--- DATA SHOWN ---

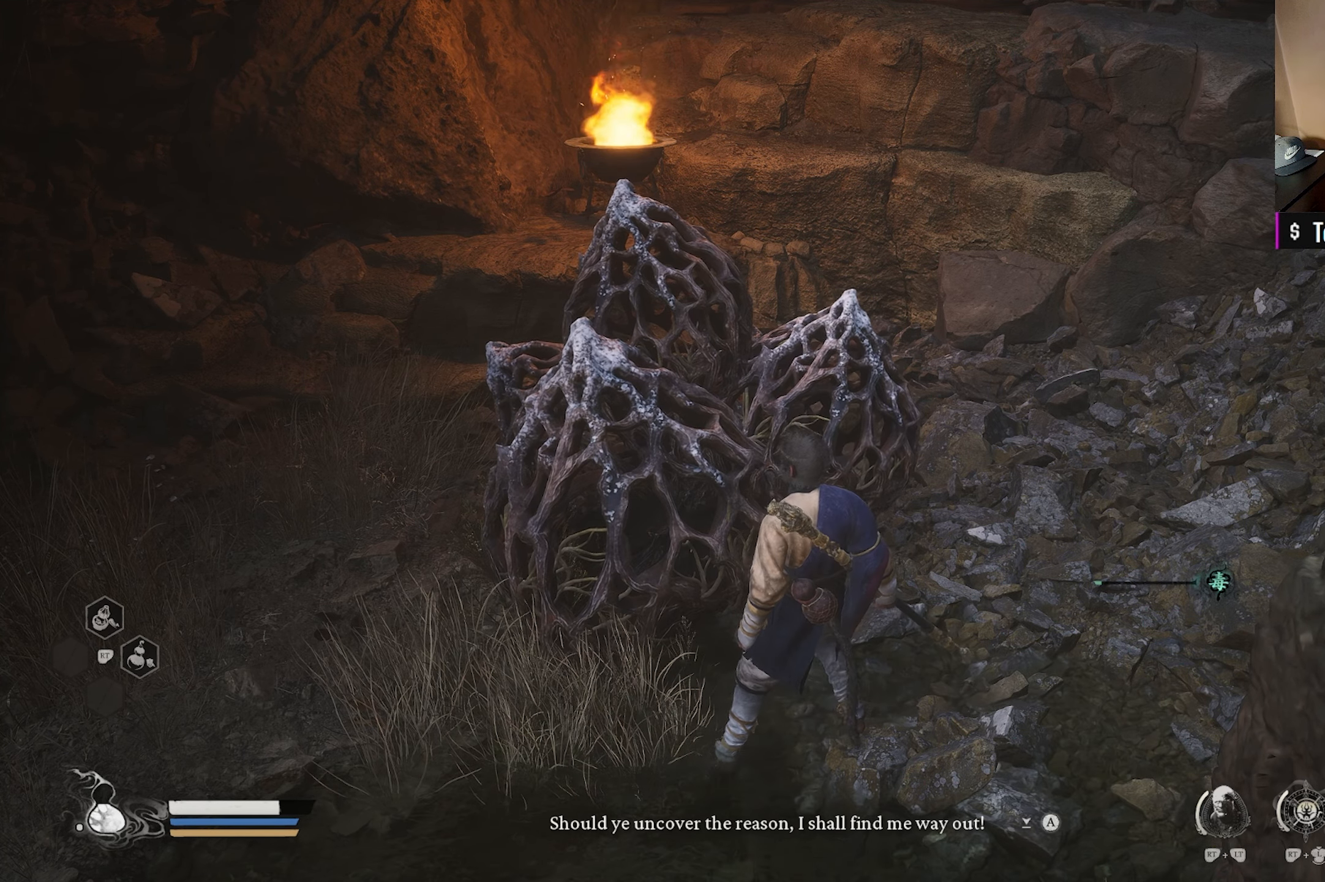
{"buttons": ["A"], "left_stick": "center", "right_stick": "center", "events": [[450, "A", "down"]]}
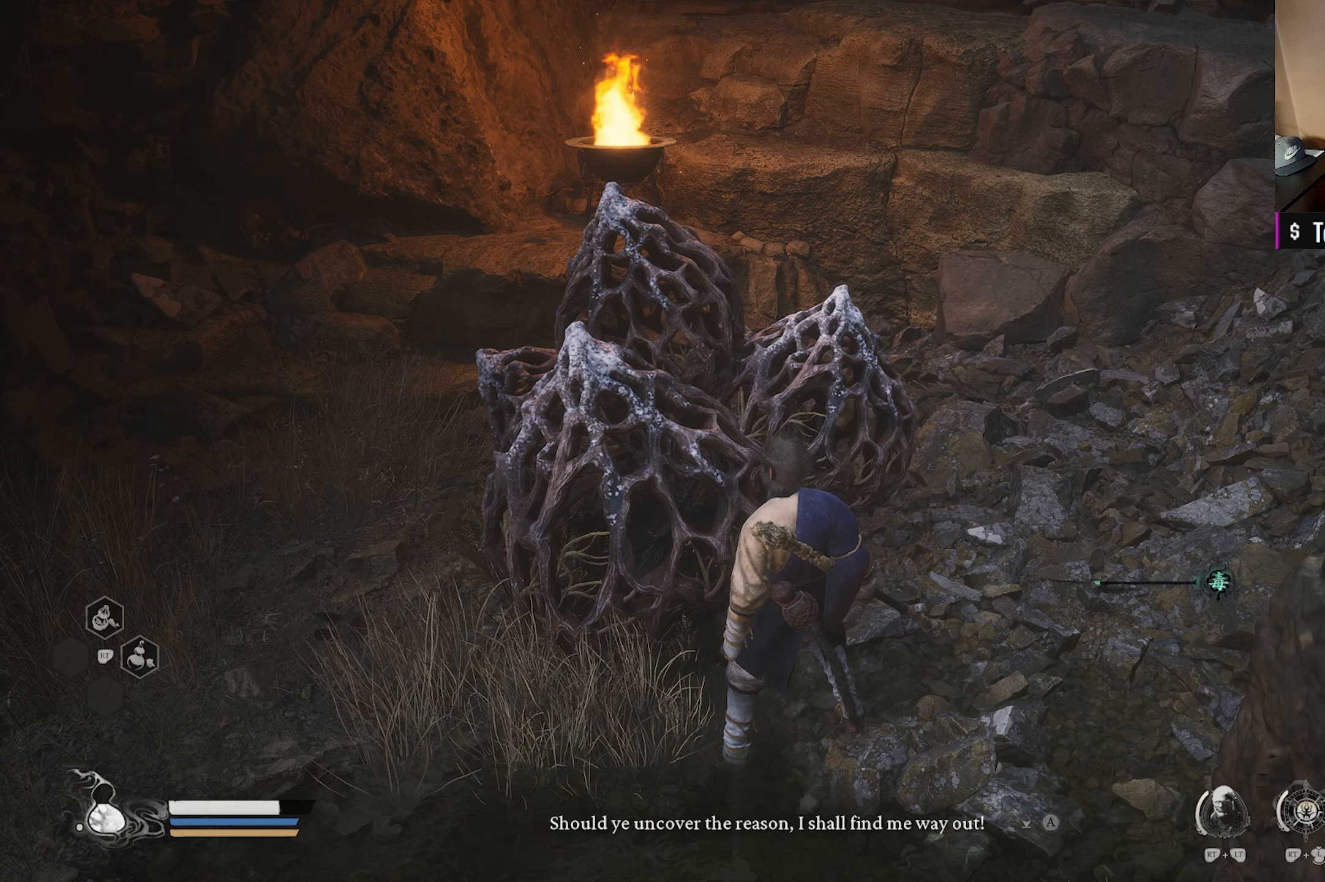
{"buttons": [], "left_stick": "center", "right_stick": "center", "events": [[100, "A", "up"]]}
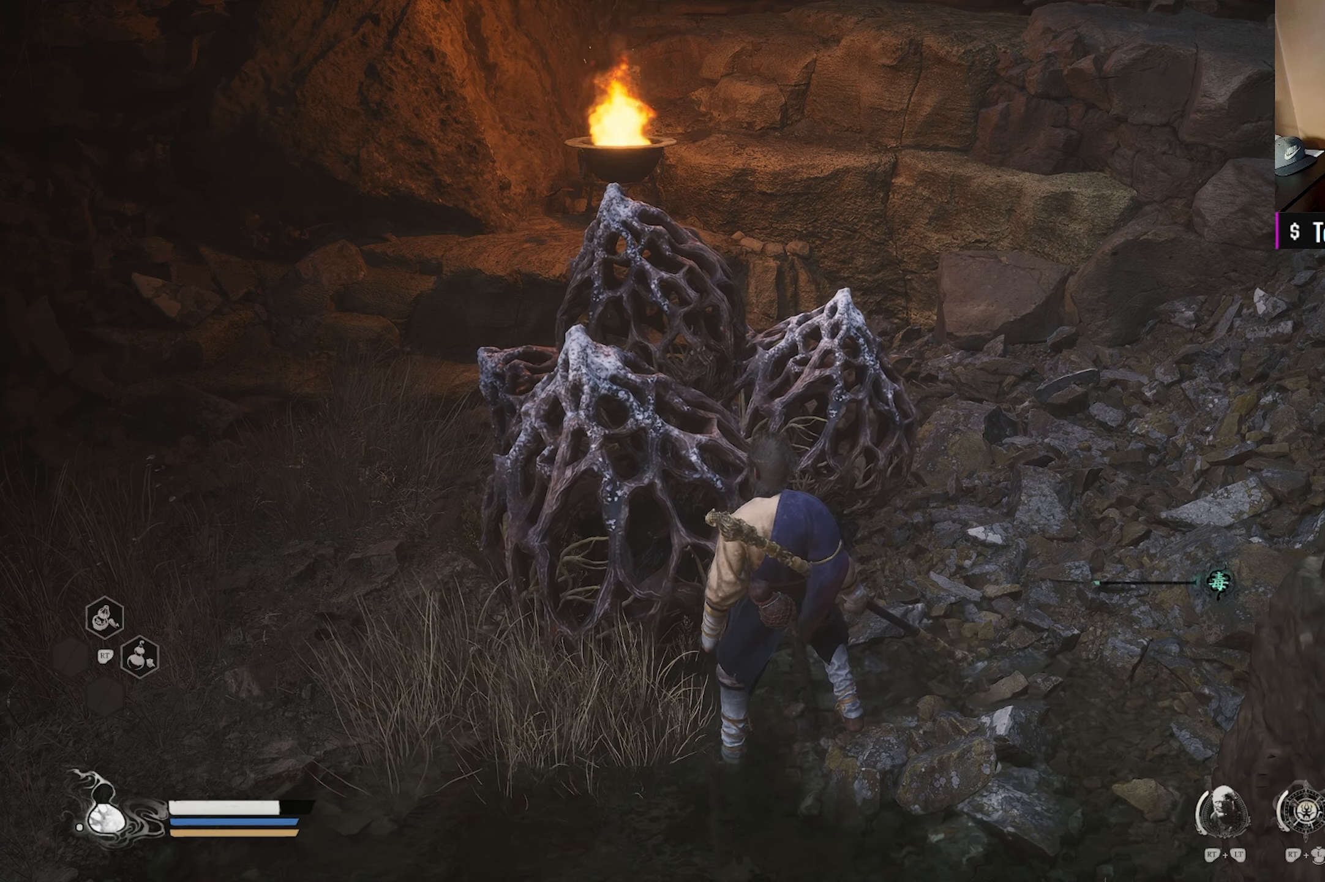
{"buttons": [], "left_stick": "center", "right_stick": "center", "events": []}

---

[WORK INSTRUCTION]: Transcribe the material exactly, keeping every word and none of the pictures.

[EXPECTED ANSWER]:
{"buttons": ["A"], "left_stick": "center", "right_stick": "center", "events": [[450, "A", "down"]]}
{"buttons": [], "left_stick": "center", "right_stick": "center", "events": [[100, "A", "up"]]}
{"buttons": [], "left_stick": "center", "right_stick": "center", "events": []}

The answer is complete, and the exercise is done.